On the campaign trail, California’s Republican Senate nominee Carly Fiorina has repeatedly defended the decision to outsource thousands of jobs that tech giant Hewlett-Packard made while she was its CEO. “During my time at Hewlett Packard, yes, I had to make some tough choices like families and businesses all across California are making tough choices. China is fighting for our jobs,” she said.
But at the same time that she was shipping positions overseas — and HP was raking in billions in profits — Fiorina also claimed California tax credits meant to encourage start-up companies to invest in manufacturing equipment (and presumably create jobs here in the U.S.):
While Fiorina was chief executive of the computer giant, the state was hospitable enough to grant the company a controversial $13-million tax refund even though, state officials said, it had already used credits to offset some income tax bills…HP was awarded $13 million in 2005, when the company posted net earnings of $2.5 billion. That year, California faced a $6-billion budget gap and slashed funding for public health programs, education and law enforcement. In asking for the rebates, the companies cited provisions of a law that state officials said were designed to encourage small start-ups to invest in manufacturing equipment.

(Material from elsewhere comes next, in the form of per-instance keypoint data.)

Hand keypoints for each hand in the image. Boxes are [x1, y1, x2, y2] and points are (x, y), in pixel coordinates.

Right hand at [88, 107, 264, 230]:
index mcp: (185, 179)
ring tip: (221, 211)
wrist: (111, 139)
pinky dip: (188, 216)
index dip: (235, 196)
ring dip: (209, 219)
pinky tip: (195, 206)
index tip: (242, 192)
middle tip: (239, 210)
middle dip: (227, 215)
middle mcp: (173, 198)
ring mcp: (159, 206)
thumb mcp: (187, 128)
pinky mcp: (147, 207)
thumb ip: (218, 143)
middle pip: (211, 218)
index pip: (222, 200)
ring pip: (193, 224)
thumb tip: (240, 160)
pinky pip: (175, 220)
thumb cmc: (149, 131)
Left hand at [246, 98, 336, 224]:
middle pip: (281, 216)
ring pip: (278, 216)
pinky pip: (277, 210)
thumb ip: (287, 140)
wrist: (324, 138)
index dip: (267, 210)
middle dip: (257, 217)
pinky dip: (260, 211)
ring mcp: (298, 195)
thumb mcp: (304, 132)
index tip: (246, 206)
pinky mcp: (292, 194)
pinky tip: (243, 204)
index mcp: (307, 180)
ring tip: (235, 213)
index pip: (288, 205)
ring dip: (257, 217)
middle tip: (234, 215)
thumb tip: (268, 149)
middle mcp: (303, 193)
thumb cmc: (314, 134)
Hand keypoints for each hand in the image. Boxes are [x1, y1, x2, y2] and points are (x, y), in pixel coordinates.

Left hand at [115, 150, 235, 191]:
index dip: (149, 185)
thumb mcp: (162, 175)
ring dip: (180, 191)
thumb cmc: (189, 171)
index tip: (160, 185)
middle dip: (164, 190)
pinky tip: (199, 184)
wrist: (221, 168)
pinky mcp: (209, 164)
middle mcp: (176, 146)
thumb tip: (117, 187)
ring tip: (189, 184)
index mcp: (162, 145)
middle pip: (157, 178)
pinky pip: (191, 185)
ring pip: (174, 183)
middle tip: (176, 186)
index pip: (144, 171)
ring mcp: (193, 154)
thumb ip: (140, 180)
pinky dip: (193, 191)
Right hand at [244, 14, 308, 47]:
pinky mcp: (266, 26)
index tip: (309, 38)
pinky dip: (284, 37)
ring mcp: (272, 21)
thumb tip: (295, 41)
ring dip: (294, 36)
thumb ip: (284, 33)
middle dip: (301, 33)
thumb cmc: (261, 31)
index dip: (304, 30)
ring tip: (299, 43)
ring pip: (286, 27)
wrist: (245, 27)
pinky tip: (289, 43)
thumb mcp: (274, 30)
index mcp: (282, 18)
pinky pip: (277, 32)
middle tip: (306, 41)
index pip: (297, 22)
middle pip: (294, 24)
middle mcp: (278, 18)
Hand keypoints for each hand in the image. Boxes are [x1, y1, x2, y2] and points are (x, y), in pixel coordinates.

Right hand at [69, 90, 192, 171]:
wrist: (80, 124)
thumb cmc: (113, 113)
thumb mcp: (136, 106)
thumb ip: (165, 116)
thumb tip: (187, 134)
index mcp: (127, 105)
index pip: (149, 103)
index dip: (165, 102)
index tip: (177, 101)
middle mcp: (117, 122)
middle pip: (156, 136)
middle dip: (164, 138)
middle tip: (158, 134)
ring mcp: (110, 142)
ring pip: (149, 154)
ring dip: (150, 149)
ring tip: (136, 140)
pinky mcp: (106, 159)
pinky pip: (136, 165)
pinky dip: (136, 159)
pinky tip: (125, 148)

Considering that it was founded in 1939, HP calling itself a start-up is obviously a bit of a stretch. According to the Los Angeles Times, “in years before the vote, Hewlett-Packard made $20,000 in political donations to the four members of the five-member Board of Equalization who approved the tax relief,” which may have greased the skids a bit.

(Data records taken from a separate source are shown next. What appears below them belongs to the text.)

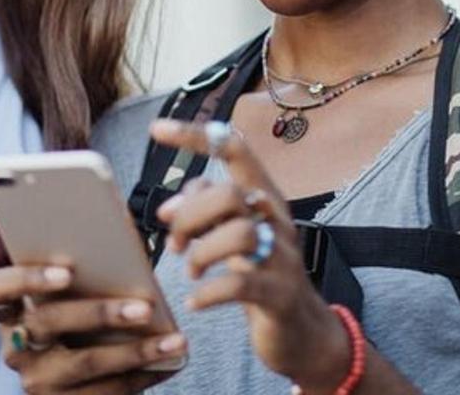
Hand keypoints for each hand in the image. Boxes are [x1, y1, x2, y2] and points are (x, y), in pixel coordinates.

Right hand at [0, 264, 186, 393]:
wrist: (66, 379)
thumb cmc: (72, 316)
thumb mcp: (66, 296)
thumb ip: (82, 270)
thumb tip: (122, 232)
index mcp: (7, 310)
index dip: (28, 278)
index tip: (66, 271)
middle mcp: (14, 347)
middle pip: (50, 324)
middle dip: (100, 314)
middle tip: (143, 308)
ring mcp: (36, 380)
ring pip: (85, 363)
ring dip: (136, 351)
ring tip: (174, 341)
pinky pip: (105, 392)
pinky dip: (141, 375)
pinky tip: (167, 362)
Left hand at [150, 119, 348, 391]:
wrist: (302, 329)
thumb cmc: (259, 271)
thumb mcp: (233, 231)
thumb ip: (204, 209)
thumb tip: (168, 208)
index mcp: (263, 196)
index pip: (234, 150)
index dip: (196, 136)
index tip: (157, 129)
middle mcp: (277, 219)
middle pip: (229, 194)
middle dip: (190, 216)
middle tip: (176, 244)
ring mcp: (283, 258)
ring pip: (239, 235)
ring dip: (201, 253)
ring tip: (192, 271)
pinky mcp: (280, 295)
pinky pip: (240, 285)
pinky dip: (208, 293)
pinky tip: (194, 302)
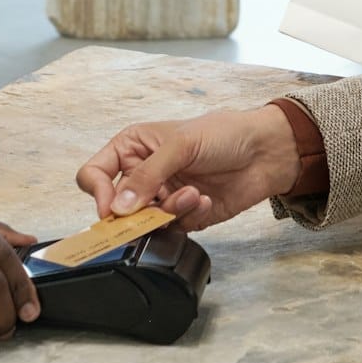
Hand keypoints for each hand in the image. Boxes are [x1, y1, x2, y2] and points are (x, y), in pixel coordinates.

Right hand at [75, 106, 301, 232]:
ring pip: (146, 222)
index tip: (113, 209)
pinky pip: (173, 229)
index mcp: (133, 147)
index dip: (99, 194)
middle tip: (159, 209)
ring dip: (170, 212)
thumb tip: (118, 207)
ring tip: (194, 195)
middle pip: (118, 207)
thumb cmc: (224, 134)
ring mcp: (163, 196)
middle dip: (140, 211)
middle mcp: (144, 174)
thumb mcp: (181, 145)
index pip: (95, 174)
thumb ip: (147, 175)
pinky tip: (206, 200)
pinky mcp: (184, 215)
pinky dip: (189, 217)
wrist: (265, 151)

This credit is California’s version of a problem plaguing the tax code at the federal level: the proliferation of credits and handouts to mature, profitable companies. Of course, there’s nothing wrong with trying to incentivize actual start-up industries, but there’s no reason to be giving companies that can clearly stand on their own two feet taxpayer money, particularly when states and the federal government are facing their own severe fiscal constraints.
Nowadays, Fiorina spends a healthy portion of her time bashing her state’s economic policies, telling CNBC’s Larry Kudlow, “the facts are we’re destroying jobs in this state through bad government policy.” But during her tenure as CEO, Fiorina clearly had no qualms about accepting tax credits meant to create and preserve jobs and then shipping positions overseas anyway. I guess we should expect nothing less from someone who refers to outsourcing as “right-shoring.”